* PROVIDED RECORDS *
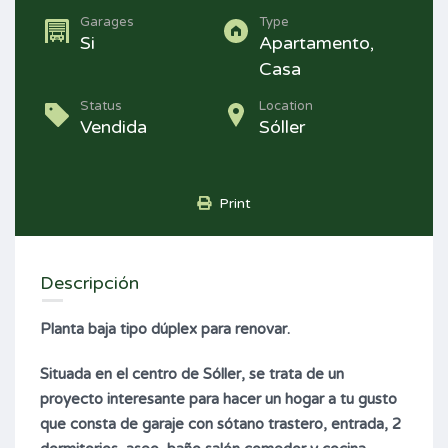
Garages
Type
Si
Apartamento,
Casa
Status
Location
Vendida
Sóller
Print
Descripción
Planta baja tipo dúplex para renovar.
Situada en el centro de Sóller, se trata de un
proyecto interesante para hacer un hogar a tu gusto
que consta de garaje con sótano trastero, entrada,
2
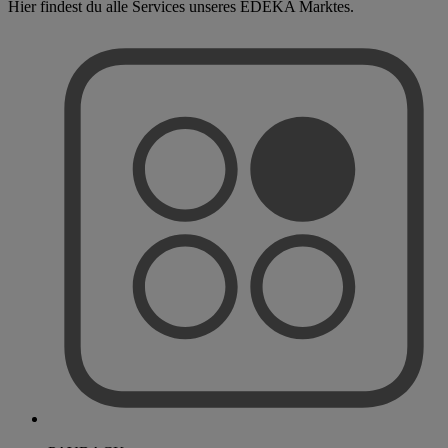
Hier findest du alle Services unseres EDEKA Marktes.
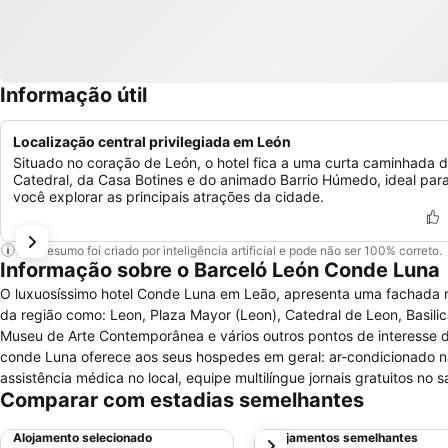
Informação útil
Localização central privilegiada em León
Situado no coração de León, o hotel fica a uma curta caminhada 
Catedral, da Casa Botines e do animado Barrio Húmedo, ideal par
você explorar as principais atrações da cidade.
Este resumo foi criado por inteligência artificial e pode não ser 100% correto.
Informação sobre o Barceló León Conde Luna
O luxuosíssimo hotel Conde Luna em Leão, apresenta uma fachada mod
da região como: Leon, Plaza Mayor (Leon), Catedral de Leon, Basilic
Museu de Arte Contemporânea e vários outros pontos de interesse do
conde Luna oferece aos seus hospedes em geral: ar-condicionado na
assistência médica no local, equipe multilíngue jornais gratuitos no 
Comparar com estadias semelhantes
golfe, pesca, natação... Todos os quartos possuem: bidê, janelas c
taxa, serviço de limpeza diário, utensílios de toalete gratuito. É pe
Alojamento selecionado
Alojamentos semelhantes
próximo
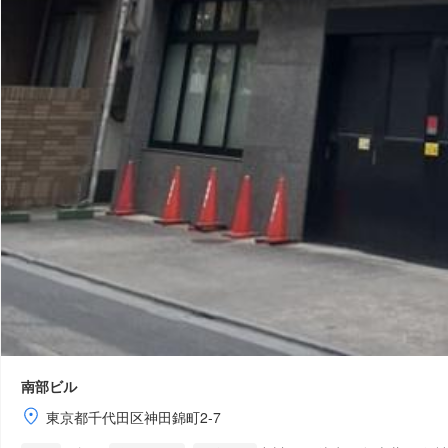
南部ビル
東京都千代田区神田錦町2-7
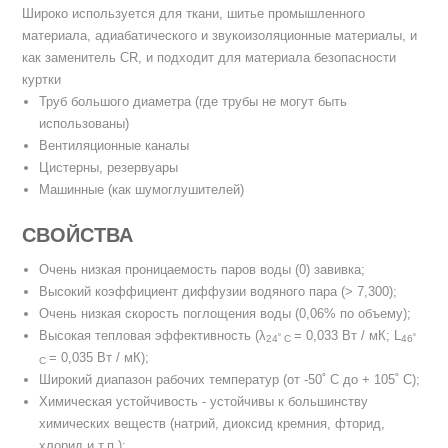
Широко используется для ткани, шитье промышленного
материала, адиабатического и звукоизоляционные материалы, и
как заменитель CR, и подходит для материала безопасности
куртки
Труб большого диаметра (где трубы не могут быть
использованы)
Вентиляционные каналы
Цистерны, резервуары
Машинные (как шумоглушителей)
СВОЙСТВА
Очень низкая проницаемость паров воды (0) завивка;
Высокий коэффициент диффузии водяного пара (> 7,300);
Очень низкая скорость поглощения воды (0,06% по объему);
Высокая тепловая эффективность (λ
= 0,033 Вт / мК; L
24˚ С
46˚
= 0,035 Вт / мК);
С
Широкий диапазон рабочих температур (от -50˚ C до + 105˚ С);
Химическая устойчивость - устойчивы к большинству
химических веществ (натрий, диоксид кремния, фторид,
хлорид и т.п.);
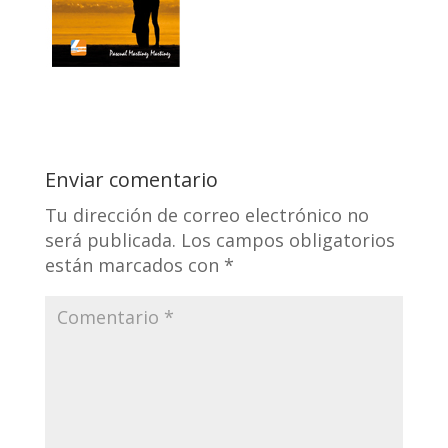
Enviar comentario
Tu dirección de correo electrónico no
será publicada.
Los campos obligatorios
están marcados con
*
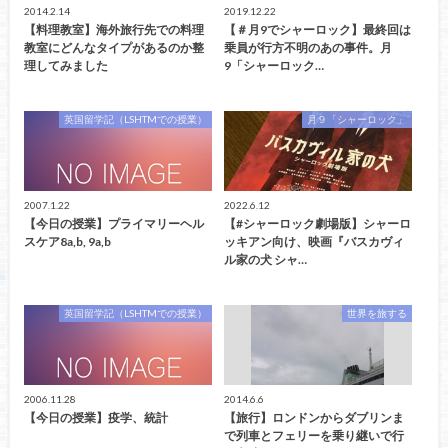
2014.2.14
2019.12.22
【料理教室】海外旅行先での料理
【＃月9でシャーロック】最終回は
教室にどんなタイプがあるのか整
乗員が行方不明のあの事件。月
理してみました
9「シャーロック…
英国留学記（LSHTMでの授業）
月９「シャーロック」
2007.1.22
2022.6.12
【今日の授業】プライマリーヘル
【#シャーロック劇場版】シャーロ
スケア8a,b, 9a,b
ッキアン向け、映画『バスカヴィ
ル家の犬 シャ…
英国留学記（LSHTMでの授業）
世界を旅する
2006.11.28
2014.6.6
【今日の授業】疫学、統計
【旅行】ロンドンからダブリンま
で列車とフェリーを乗り継いで行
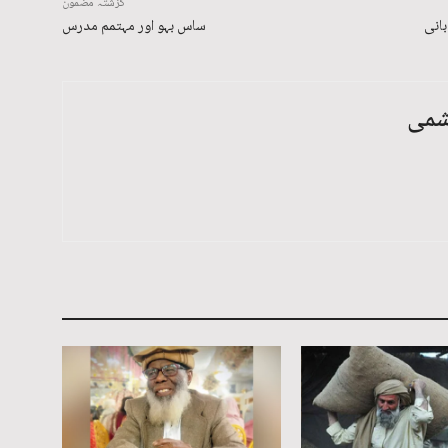
گزشتہ مضمون
بانی
ساس بہو اور مہتمم مدرس
شمی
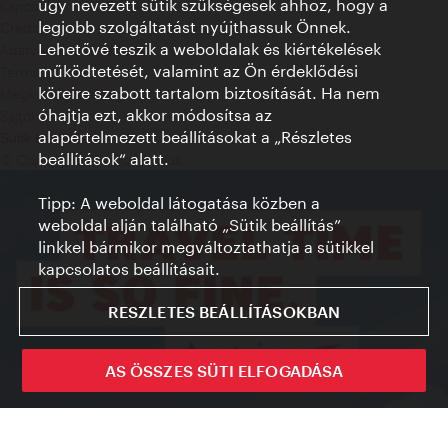
úgy nevezett sütik szükségesek ahhoz, hogy a
Kapcsolat
legjobb szolgáltatást nyújthassuk Önnek.
Credits
Lehetővé teszik a weboldalak és kiértékelések
Adatvédelmi nyilatkozat
működtetését, valamint az Ön érdeklődési
Terms of Use
köreire szabott tartalom biztosítását. Ha nem
Megközelíthetőség
óhajtja ezt, akkor módosítsa az
Sajtókapcsolat
alapértelmezett beállításokat a „Részletes
Sütik beállítása
beállítások“ alatt.
© Copyright WienTourismus
Tipp: A weboldal látogatása közben a
weboldal alján található „Sütik beállítás”
linkkel bármikor megváltoztathatja a sütikkel
kapcsolatos beállításait.
RESZLETES BEÁLLÍTÁSOKBAN
AS ÖSSZES SÜTI ELFOGADÁSA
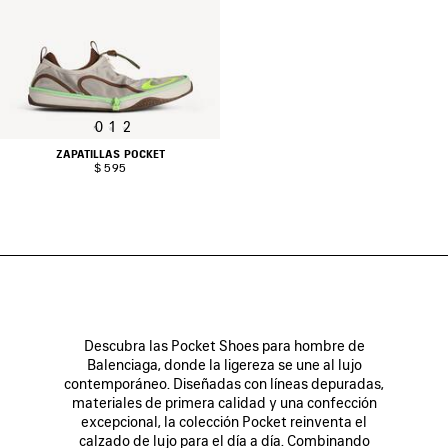
0
1
2
ZAPATILLAS POCKET
$ 595
Descubra las Pocket Shoes para hombre de
Balenciaga, donde la ligereza se une al lujo
contemporáneo. Diseñadas con líneas depuradas,
materiales de primera calidad y una confección
excepcional, la colección Pocket reinventa el
calzado de lujo para el día a día. Combinando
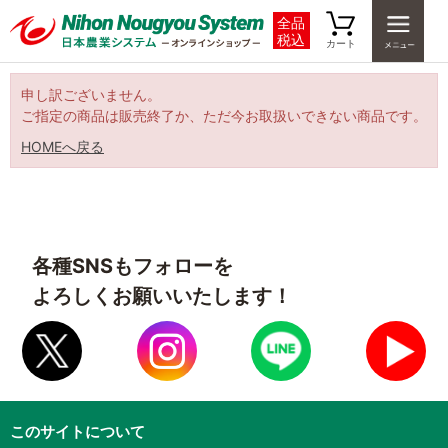
全品
税込
カート
申し訳ございません。
ご指定の商品は販売終了か、ただ今お取扱いできない商品です。
HOMEへ戻る
各種SNSもフォローを
よろしくお願いいたします！
このサイトについて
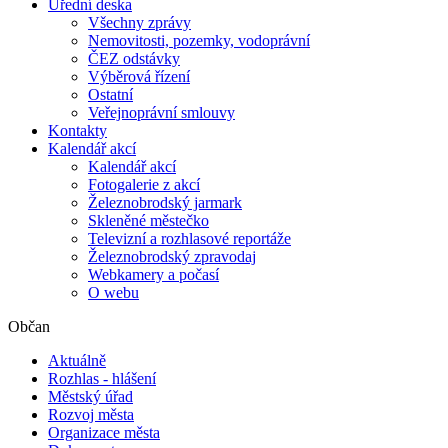
Úřední deska
Všechny zprávy
Nemovitosti, pozemky, vodoprávní
ČEZ odstávky
Výběrová řízení
Ostatní
Veřejnoprávní smlouvy
Kontakty
Kalendář akcí
Kalendář akcí
Fotogalerie z akcí
Železnobrodský jarmark
Skleněné městečko
Televizní a rozhlasové reportáže
Železnobrodský zpravodaj
Webkamery a počasí
O webu
Občan
Aktuálně
Rozhlas - hlášení
Městský úřad
Rozvoj města
Organizace města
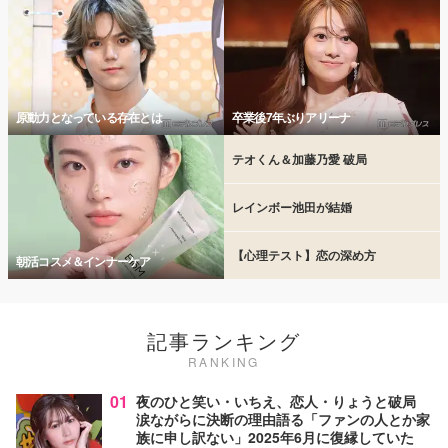
原動力となっている存在とは
卒業後7年ぶりアリーナ
テオくん＆加藤乃愛 破局
レインボー池田が結婚
【心理テスト】恋の深め方
朝活コスメ＆インナーケア
記事ランキング
RANKING
01
夜のひと笑い・いちえ、恋人・りょうと破局
涙ながらに決断の理由語る「ファンの人とか家
族に申し訳ない」2025年6月に復縁していた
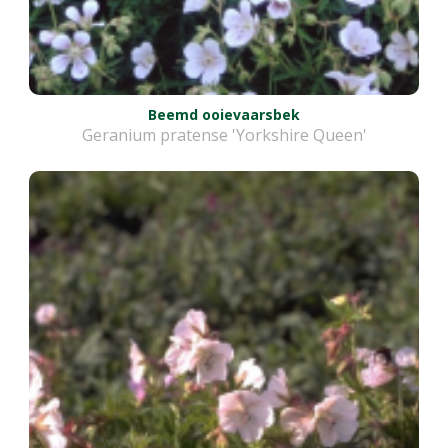
Beemd ooievaarsbek
Geranium pratense 'Yorkshire Queen'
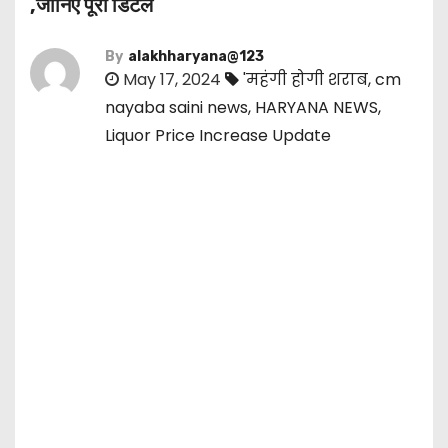
,जानिए पूरी डिटेल
By
alakhharyana@123
May 17, 2024
'महंगी होगी शराब
,
cm
nayaba saini news
,
HARYANA NEWS
,
Liquor Price Increase Update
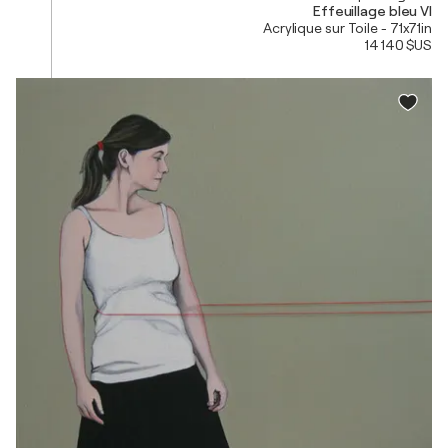
Effeuillage bleu VI
Acrylique sur Toile - 71x71in
14 140 $US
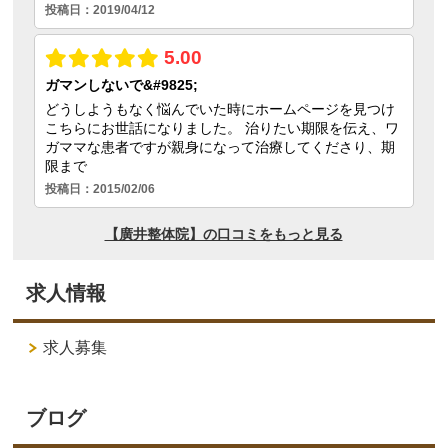
求人情報
求人募集
ブログ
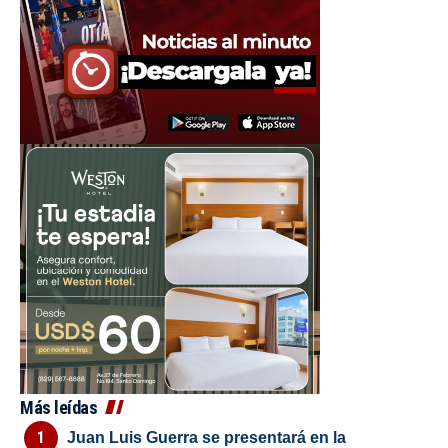
Más leídas
Juan Luis Guerra se presentará en la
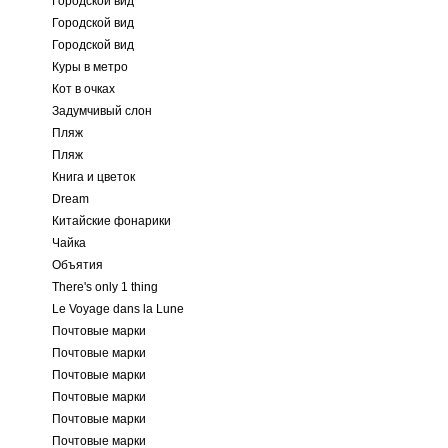
Городской вид
Городской вид
Городской вид
Куры в метро
Кот в очках
Задумчивый слон
Пляж
Пляж
Книга и цветок
Dream
Китайские фонарики
Чайка
Объятия
There's only 1 thing
Le Voyage dans la Lune
Почтовые марки
Почтовые марки
Почтовые марки
Почтовые марки
Почтовые марки
Почтовые марки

* GOAL OF THE EXERCISE *
Reproduce word for word every line of text in all the entries above, leaving out the pictures.

* EXERCISE OUTPUT *
Garages
Type
Si
Apartamento,
Casa
Status
Location
Vendida
Sóller
Print
Descripción
Planta baja tipo dúplex para renovar.
Situada en el centro de Sóller, se trata de un
proyecto interesante para hacer un hogar a tu gusto
que consta de garaje con sótano trastero, entrada,
2
Hier findest du alle Services unseres EDEKA Marktes.
Informação útil
Localização central privilegiada em León
Situado no coração de León, o hotel fica a uma curta caminhada 
Catedral, da Casa Botines e do animado Barrio Húmedo, ideal par
você explorar as principais atrações da cidade.
Este resumo foi criado por inteligência artificial e pode não ser 100% correto.
Informação sobre o Barceló León Conde Luna
O luxuosíssimo hotel Conde Luna em Leão, apresenta uma fachada mod
da região como: Leon, Plaza Mayor (Leon), Catedral de Leon, Basilic
Museu de Arte Contemporânea e vários outros pontos de interesse do
conde Luna oferece aos seus hospedes em geral: ar-condicionado na
assistência médica no local, equipe multilíngue jornais gratuitos no 
Comparar com estadias semelhantes
golfe, pesca, natação... Todos os quartos possuem: bidê, janelas c
taxa, serviço de limpeza diário, utensílios de toalete gratuito. É pe
Alojamento selecionado
Alojamentos semelhantes
próximo
南部ビル
東京都千代田区神田錦町2-7
Широко используется для ткани, шитье промышленного
материала, адиабатического и звукоизоляционные материалы, и
как заменитель CR, и подходит для материала безопасности
куртки
Труб большого диаметра (где трубы не могут быть
использованы)
Вентиляционные каналы
Цистерны, резервуары
Машинные (как шумоглушителей)
СВОЙСТВА
Очень низкая проницаемость паров воды (0) завивка;
Высокий коэффициент диффузии водяного пара (> 7,300);
Очень низкая скорость поглощения воды (0,06% по объему);
Высокая тепловая эффективность (λ
= 0,033 Вт / мК; L
24˚ С
46˚
= 0,035 Вт / мК);
С
Широкий диапазон рабочих температур (от -50˚ C до + 105˚ С);
Химическая устойчивость - устойчивы к большинству
химических веществ (натрий, диоксид кремния, фторид,
хлорид и т.п.);
Enviar comentario
Tu dirección de correo electrónico no
será publicada.
Los campos obligatorios
están marcados con
*
2014.2.14
2019.12.22
【料理教室】海外旅行先での料理
【＃月9でシャーロック】最終回は
教室にどんなタイプがあるのか整
乗員が行方不明のあの事件。月
理してみました
9「シャーロック…
英国留学記（LSHTMでの授業）
月９「シャーロック」
2007.1.22
2022.6.12
【今日の授業】プライマリーヘル
【#シャーロック劇場版】シャーロ
スケア8a,b, 9a,b
ッキアン向け、映画『バスカヴィ
ル家の犬 シャ…
英国留学記（LSHTMでの授業）
世界を旅する
2006.11.28
2014.6.6
【今日の授業】疫学、統計
【旅行】ロンドンからダブリンま
で列車とフェリーを乗り継いで行
گزشتہ مضمون
بانی
ساس بہو اور مہتمم مدرس
شمی
úgy nevezett sütik szükségesek ahhoz, hogy a
Kapcsolat
legjobb szolgáltatást nyújthassuk Önnek.
Credits
Lehetővé teszik a weboldalak és kiértékelések
Adatvédelmi nyilatkozat
működtetését, valamint az Ön érdeklődési
Terms of Use
köreire szabott tartalom biztosítását. Ha nem
Megközelíthetőség
óhajtja ezt, akkor módosítsa az
Sajtókapcsolat
alapértelmezett beállításokat a „Részletes
Sütik beállítása
beállítások“ alatt.
© Copyright WienTourismus
Tipp: A weboldal látogatása közben a
weboldal alján található „Sütik beállítás”
linkkel bármikor megváltoztathatja a sütikkel
kapcsolatos beállításait.
RESZLETES BEÁLLÍTÁSOKBAN
AS ÖSSZES SÜTI ELFOGADÁSA
0
1
2
ZAPATILLAS POCKET
$ 595
Descubra las Pocket Shoes para hombre de
Balenciaga, donde la ligereza se une al lujo
contemporáneo. Diseñadas con líneas depuradas,
materiales de primera calidad y una confección
excepcional, la colección Pocket reinventa el
calzado de lujo para el día a día. Combinando
全品
税込
カート
申し訳ございません。
ご指定の商品は販売終了か、ただ今お取扱いできない商品です。
HOMEへ戻る
各種SNSもフォローを
よろしくお願いいたします！
このサイトについて
Úřední deska
Všechny zprávy
Nemovitosti, pozemky, vodoprávní
ČEZ odstávky
Výběrová řízení
Ostatní
Veřejnoprávní smlouvy
Kontakty
Kalendář akcí
Kalendář akcí
Fotogalerie z akcí
Železnobrodský jarmark
Skleněné městečko
Televizní a rozhlasové reportáže
Železnobrodský zpravodaj
Webkamery a počasí
O webu
Občan
Aktuálně
Rozhlas - hlášení
Městský úřad
Rozvoj města
Organizace města
原動力となっている存在とは
卒業後7年ぶりアリーナ
テオくん＆加藤乃愛 破局
レインボー池田が結婚
【心理テスト】恋の深め方
朝活コスメ＆インナーケア
記事ランキング
RANKING
01
夜のひと笑い・いちえ、恋人・りょうと破局
涙ながらに決断の理由語る「ファンの人とか家
族に申し訳ない」2025年6月に復縁していた
Beemd ooievaarsbek
Geranium pratense 'Yorkshire Queen'
,जानिए पूरी डिटेल
By
alakhharyana@123
May 17, 2024
'महंगी होगी शराब
,
cm
nayaba saini news
,
HARYANA NEWS
,
Liquor Price Increase Update
Effeuillage bleu VI
Acrylique sur Toile - 71x71in
14 140 $US
求人情報
求人募集
ブログ
Más leídas
Juan Luis Guerra se presentará en la
Городской вид
Городской вид
Городской вид
Куры в метро
Кот в очках
Задумчивый слон
Пляж
Пляж
Книга и цветок
Dream
Китайские фонарики
Чайка
Объятия
There's only 1 thing
Le Voyage dans la Lune
Почтовые марки
Почтовые марки
Почтовые марки
Почтовые марки
Почтовые марки
Почтовые марки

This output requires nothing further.